The classroom is quieter than it should be. From fevers, they’ve moved on to stomach viruses. Days of projectile vomiting has dampened their enthusiasm and slowed their motherese. The instructors want to know why no one is making progress. The mothers should know the correct sequence of embraces, kisses, and kind words to nurse their doll back to health. The love that awakens the spirit and heals an aching body.

Linda finds their current state of failure unacceptable. At breakfast the next morning, she leads the four of them in a prayer. They join hands while Linda prays to Our Lord Jesus Christ for the strength to persevere. She prays for wisdom and the safe return of her son Gabriel. Beth prays for alcohol. Bourbon would have made this week easier.

Meryl prays for her doll. Look what happened to Lucretia’s.

Frida goes last. She prays for love, for a full heart. “I pray for a miracle,” she says.

Everyone nods. Yes, they say.
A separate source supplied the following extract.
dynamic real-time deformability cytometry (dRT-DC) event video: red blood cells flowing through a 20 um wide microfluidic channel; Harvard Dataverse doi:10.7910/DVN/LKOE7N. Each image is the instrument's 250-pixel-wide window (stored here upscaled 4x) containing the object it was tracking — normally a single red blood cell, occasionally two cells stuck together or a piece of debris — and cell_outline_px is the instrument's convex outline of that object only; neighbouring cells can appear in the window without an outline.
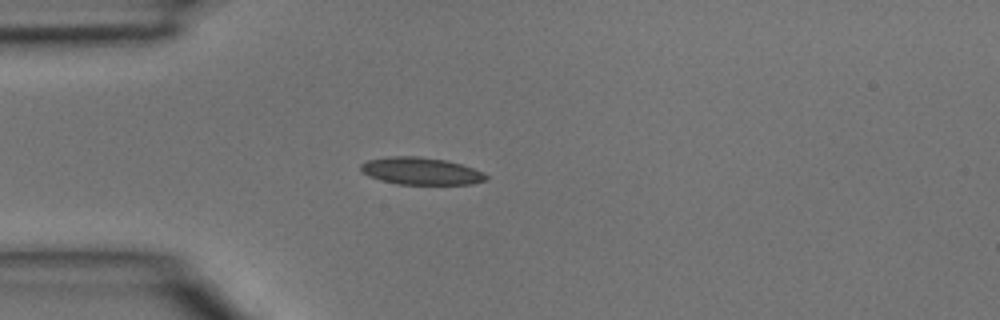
{"species": "common noctule bat (a hibernating species)", "species_latin": "Nyctalus noctula", "temperature_condition": "room temperature", "stored_images_in_passage": 3, "camera_frame_rate_fps": 3000, "um_per_image_px": 0.085, "animal": {"sex": "male", "body_mass_g": 15.6}, "frame": {"image": 1, "passage_image": 3, "time_ms": 0.667, "image_size_px": [1000, 320], "cell_outline_px": [[488, 180], [472, 184], [396, 184], [368, 176], [360, 168], [360, 164], [368, 160], [392, 156], [416, 156], [444, 160], [460, 164], [484, 172], [488, 176]], "centroid_in_image_um": [35.8, 14.55], "position_along_channel_um": 49.2, "area_um2": 19.77}}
A miracle.

* * *

Ceremonial snow removal continues. Frida and Meryl are asked to shovel the track, an especially insulting assignment since it’s too cold to exercise outdoors.

Frida tells Meryl that her mother turned sixty-eight this week, that her cousin is getting married in Seattle today. Before her very bad day, there was talk of Harriet being the flower girl. Frida would have carried her down the aisle.